Marina miró a su hija y después de mucho tiempo volvió a sentir verdadero amor por ella. Se vio a sí misma desesperada, asustada, con un futuro incierto, como estaba antes de conocer a Javier. Decidió que a partir de ese momento sería mejor madre para ella. La protegería y la cuidaría hasta que lograse recomponerla. Se acercó muy despacio y la abrazó, dejando que se aferrara y llorase todo el dolor que tenía acumulado.

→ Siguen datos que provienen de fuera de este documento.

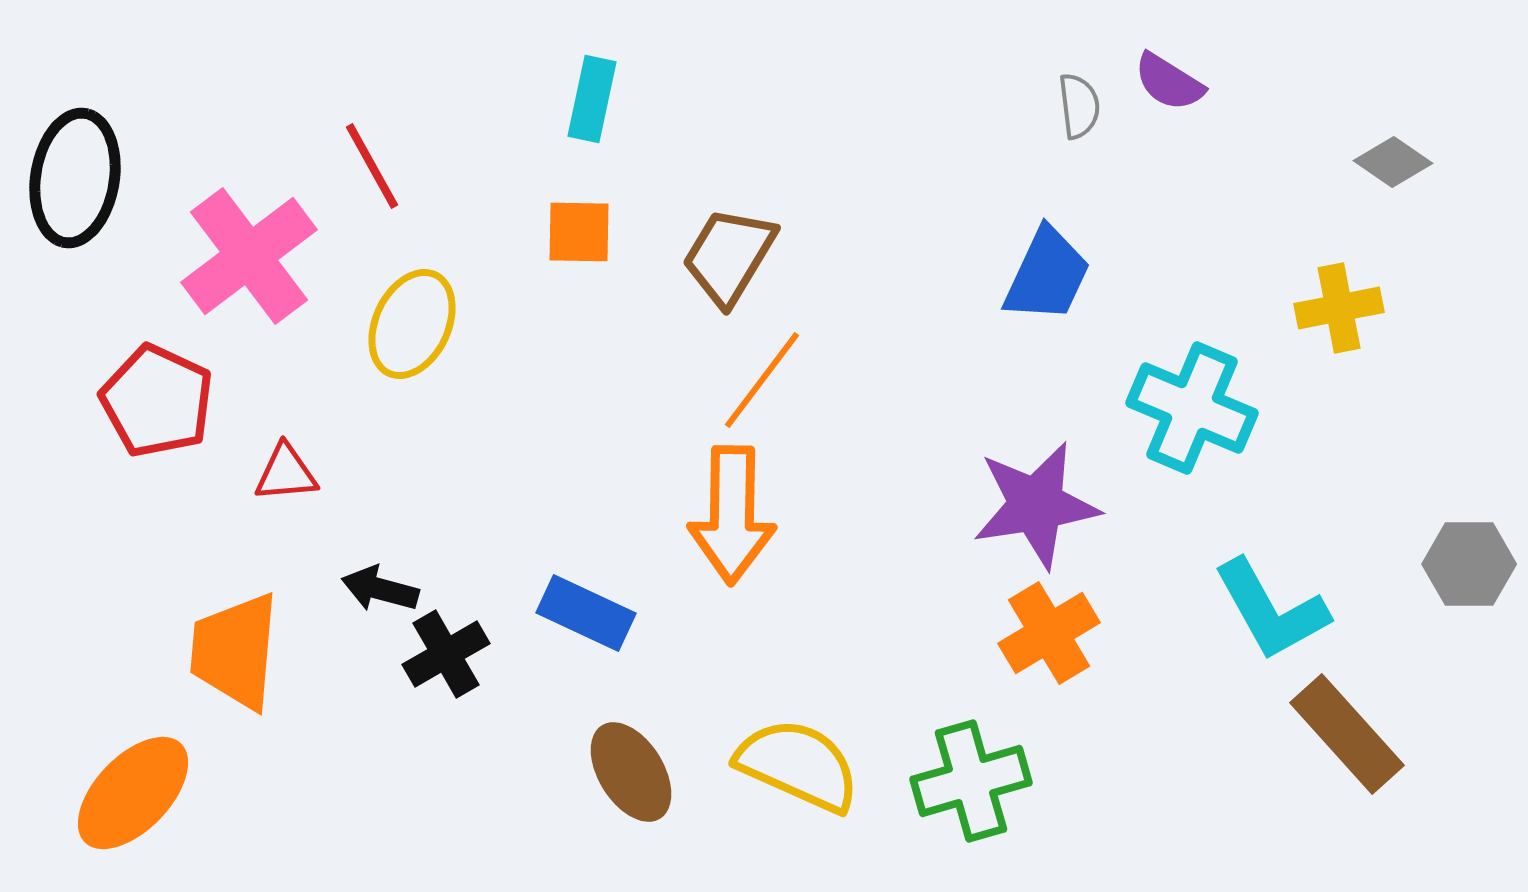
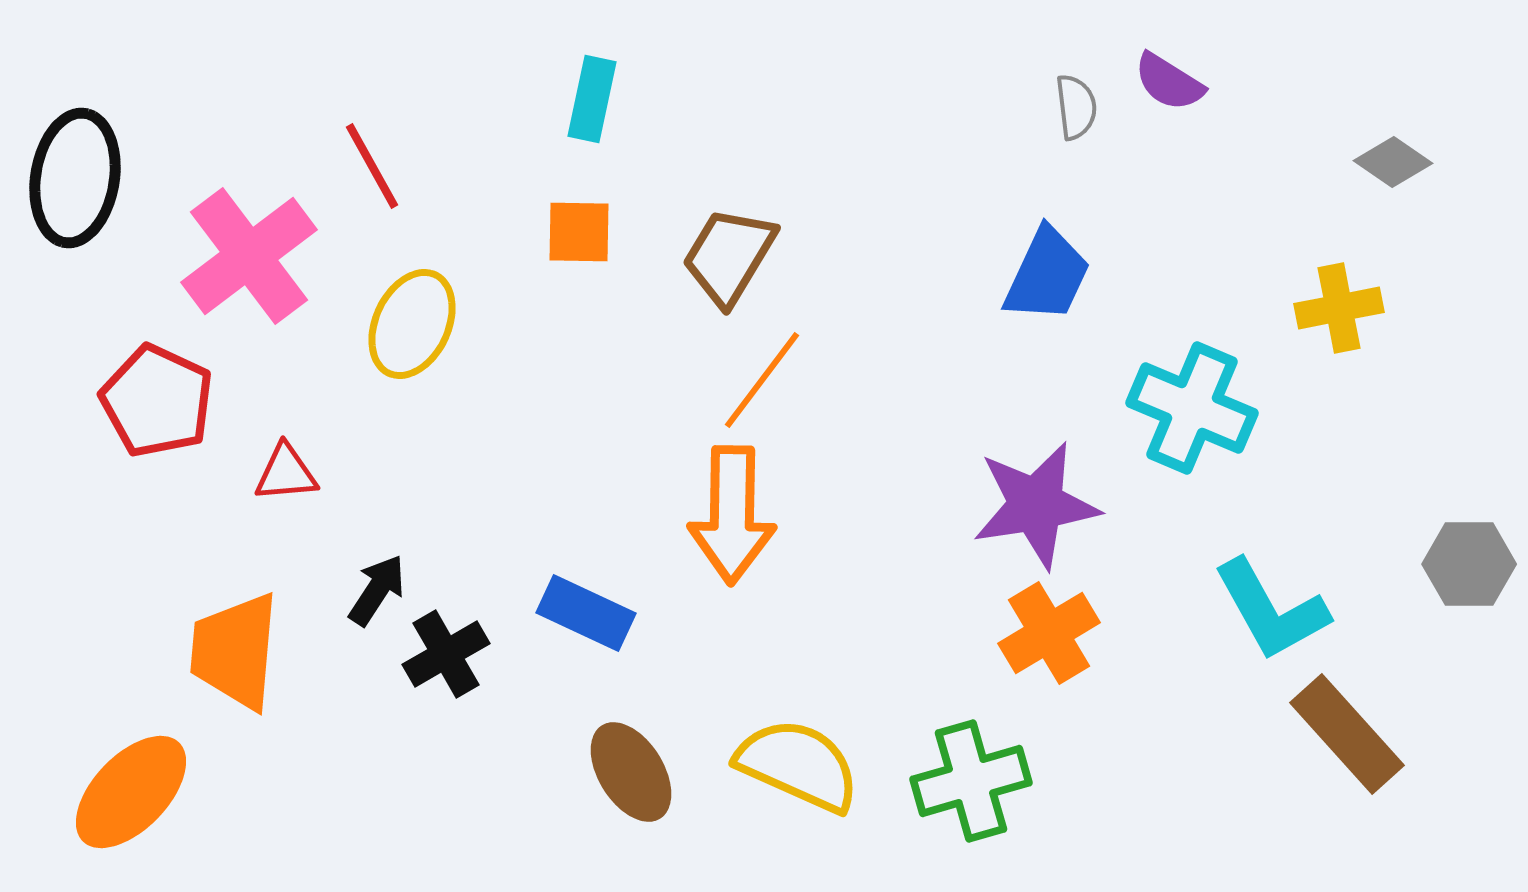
gray semicircle: moved 3 px left, 1 px down
black arrow: moved 3 px left, 1 px down; rotated 108 degrees clockwise
orange ellipse: moved 2 px left, 1 px up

—Todo irá bien, cielo. Ya lo verás.

Y la vida en Gravity Hills continuó.

Marina se curó la herida gracias a Rosario y no comentaron nada con la familia, ni fuera de ella. Tuvo que hablar con Irene para asegurarse de que guardaba el secreto y accedió sin problemas. Teo creía que había sido solo una pelea y no le dio mayor importancia. Javier pasaba muy pocos días en casa y tampoco se dio cuenta. Marina le dijo que se había caído mientras paseaba por el jardín y él tampoco hizo más preguntas. Patricia comenzó a visitar a un psicólogo que le ayudó con sus problemas de autocontrol y ansiedad. Su relación con su madre mejoró y dejó a su novio, consiguiendo escapar de su control. Ninguno de los dos montó un espectáculo de ruptura juvenil, cosa que las familias agradecieron.

Así es que, ese día, tumbada en su jardín cerca de la piscina, con el bañador tomando el sol, Marina hizo una recapitulación de sus pensamientos y, a pesar de seguir siendo Medio, se sintió segura y feliz.